- [Metin]:
Tecrübelerimi de paylaşıyım ki; olur da bir gün İstanbul'da tek başınıza tatil geçirmek zorunda kalırsanız faydalanırsınız.
Ve 1. gün... Pazartesi - Park Orman
Havuza girmekten pek hoşlanmasam da; rahatlıkla güneşlenip kendinizi bir tatil köyündeymişcesine hissedebileceğiniz İstanbul'un içindeki tek yer sanırım. Orman'dan içeri adım attığınızda geride bıraktığınız trafik ve şehir karmaşısından çam kokusu, kuş sesleri ve ormana özgü o serinlik sizi kucaklayarak kurtarıyor.
İstanbul'un en büyük yüzme havuzu bildiğim kadarıyla ParkOrman'da. Şenzlongunuza uzanmış, serinleten rüzgar eşliğinde güneşlenirken keyfinize diyecek yok.
Yalnız şu günlerde Maslak civarında süren yol çalışmaları kapıdan dışarı adım attığınızda sizi acı gerçekle yüzyüze getirse de İstanbul'da tatil=ParkOrman diyorum.
2.gün... Yani bugün
Anneyle yapılan keyifli geç bir kahvaltı. Ertelenen bir kaç banka ve dışarı işleri. Blog güncelleme. Evde olmanın tadını çıkarma.

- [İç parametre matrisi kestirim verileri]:
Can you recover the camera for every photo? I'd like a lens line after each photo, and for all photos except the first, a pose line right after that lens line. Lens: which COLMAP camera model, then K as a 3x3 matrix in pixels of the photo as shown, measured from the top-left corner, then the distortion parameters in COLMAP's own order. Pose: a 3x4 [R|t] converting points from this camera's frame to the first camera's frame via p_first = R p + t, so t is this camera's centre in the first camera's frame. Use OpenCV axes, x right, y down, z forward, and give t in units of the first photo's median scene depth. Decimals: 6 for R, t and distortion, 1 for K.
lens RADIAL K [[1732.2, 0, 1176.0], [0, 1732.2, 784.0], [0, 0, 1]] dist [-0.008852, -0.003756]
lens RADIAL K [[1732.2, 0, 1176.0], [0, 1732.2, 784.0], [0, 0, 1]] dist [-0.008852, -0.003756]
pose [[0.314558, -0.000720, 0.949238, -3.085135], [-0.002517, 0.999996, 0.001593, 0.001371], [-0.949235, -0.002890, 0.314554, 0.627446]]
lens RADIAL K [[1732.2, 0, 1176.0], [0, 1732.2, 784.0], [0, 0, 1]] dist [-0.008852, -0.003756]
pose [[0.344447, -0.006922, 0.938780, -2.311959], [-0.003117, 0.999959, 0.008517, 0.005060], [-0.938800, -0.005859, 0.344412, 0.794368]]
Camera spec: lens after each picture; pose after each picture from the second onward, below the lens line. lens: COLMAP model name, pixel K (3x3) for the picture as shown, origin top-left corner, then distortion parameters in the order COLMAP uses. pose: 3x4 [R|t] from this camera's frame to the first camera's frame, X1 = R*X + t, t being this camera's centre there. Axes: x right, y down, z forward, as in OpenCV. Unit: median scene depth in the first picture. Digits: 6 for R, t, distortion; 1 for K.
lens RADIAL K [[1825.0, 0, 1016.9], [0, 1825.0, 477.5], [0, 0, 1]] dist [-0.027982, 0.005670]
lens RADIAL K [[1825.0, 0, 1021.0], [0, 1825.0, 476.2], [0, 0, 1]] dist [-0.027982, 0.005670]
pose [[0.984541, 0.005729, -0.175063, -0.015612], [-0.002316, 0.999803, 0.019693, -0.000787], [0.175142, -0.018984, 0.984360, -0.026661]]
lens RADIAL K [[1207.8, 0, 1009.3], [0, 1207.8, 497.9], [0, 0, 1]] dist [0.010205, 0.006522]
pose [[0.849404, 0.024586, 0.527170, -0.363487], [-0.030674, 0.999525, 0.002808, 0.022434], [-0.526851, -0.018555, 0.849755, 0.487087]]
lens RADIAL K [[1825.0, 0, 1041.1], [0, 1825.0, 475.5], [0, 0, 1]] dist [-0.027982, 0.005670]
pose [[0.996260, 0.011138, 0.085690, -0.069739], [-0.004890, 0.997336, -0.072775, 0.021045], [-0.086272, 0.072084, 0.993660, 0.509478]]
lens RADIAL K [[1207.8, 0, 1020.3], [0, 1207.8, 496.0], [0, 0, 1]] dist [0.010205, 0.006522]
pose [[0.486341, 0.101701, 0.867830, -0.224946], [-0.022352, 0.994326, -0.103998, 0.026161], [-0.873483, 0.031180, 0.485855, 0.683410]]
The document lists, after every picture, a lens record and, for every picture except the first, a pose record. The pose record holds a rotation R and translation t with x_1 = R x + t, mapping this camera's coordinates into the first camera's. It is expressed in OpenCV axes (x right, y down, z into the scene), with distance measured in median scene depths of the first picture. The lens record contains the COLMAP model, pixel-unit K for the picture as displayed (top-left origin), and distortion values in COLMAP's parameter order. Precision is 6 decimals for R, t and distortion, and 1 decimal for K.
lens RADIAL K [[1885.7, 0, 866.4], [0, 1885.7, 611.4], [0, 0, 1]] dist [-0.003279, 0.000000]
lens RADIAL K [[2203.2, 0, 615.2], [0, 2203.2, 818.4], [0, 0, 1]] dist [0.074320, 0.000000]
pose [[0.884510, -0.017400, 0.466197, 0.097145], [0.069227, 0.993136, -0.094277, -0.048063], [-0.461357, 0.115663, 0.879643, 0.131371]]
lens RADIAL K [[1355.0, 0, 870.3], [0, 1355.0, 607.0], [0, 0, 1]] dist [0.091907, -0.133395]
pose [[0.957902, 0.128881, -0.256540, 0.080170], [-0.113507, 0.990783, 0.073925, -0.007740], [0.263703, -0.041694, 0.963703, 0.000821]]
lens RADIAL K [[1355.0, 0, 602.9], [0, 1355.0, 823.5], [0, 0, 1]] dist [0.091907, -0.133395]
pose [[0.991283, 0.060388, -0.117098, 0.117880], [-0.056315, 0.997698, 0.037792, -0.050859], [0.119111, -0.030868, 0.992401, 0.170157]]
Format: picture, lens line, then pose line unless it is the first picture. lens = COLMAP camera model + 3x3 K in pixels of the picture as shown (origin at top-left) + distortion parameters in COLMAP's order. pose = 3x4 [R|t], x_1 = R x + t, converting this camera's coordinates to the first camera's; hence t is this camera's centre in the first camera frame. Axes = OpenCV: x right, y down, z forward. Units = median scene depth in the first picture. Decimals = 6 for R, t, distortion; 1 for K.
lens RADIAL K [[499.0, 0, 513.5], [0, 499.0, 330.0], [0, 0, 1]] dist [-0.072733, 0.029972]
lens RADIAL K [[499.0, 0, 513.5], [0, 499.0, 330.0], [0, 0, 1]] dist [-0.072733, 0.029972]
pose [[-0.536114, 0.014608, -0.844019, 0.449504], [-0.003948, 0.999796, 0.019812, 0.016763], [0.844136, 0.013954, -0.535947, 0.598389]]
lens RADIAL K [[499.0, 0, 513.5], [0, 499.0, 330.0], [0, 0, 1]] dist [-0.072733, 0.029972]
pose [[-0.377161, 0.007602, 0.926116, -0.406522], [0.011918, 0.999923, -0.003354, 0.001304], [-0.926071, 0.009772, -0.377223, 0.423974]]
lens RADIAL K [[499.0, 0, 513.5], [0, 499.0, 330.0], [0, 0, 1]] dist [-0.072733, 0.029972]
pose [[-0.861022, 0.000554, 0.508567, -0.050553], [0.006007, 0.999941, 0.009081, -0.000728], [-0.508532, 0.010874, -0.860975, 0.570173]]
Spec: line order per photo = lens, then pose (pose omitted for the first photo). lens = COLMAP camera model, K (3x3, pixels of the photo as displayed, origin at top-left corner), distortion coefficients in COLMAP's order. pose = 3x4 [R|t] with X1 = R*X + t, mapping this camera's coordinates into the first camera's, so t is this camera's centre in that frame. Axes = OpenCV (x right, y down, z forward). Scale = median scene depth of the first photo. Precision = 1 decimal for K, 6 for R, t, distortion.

- [Verilen Görev]:
İstanbul'da tatil yazısında "Ve 1. gün..." sözcüklerinin geçtiği yerden başlayın ve "sizi kucaklayarak kurtarıyor." sözcüklerinden sonra durarak aradaki bölümü hiç değiştirmeden yazın.

- [Çıktı]:
Ve 1. gün... Pazartesi - Park Orman
Havuza girmekten pek hoşlanmasam da; rahatlıkla güneşlenip kendinizi bir tatil köyündeymişcesine hissedebileceğiniz İstanbul'un içindeki tek yer sanırım. Orman'dan içeri adım attığınızda geride bıraktığınız trafik ve şehir karmaşısından çam kokusu, kuş sesleri ve ormana özgü o serinlik sizi kucaklayarak kurtarıyor.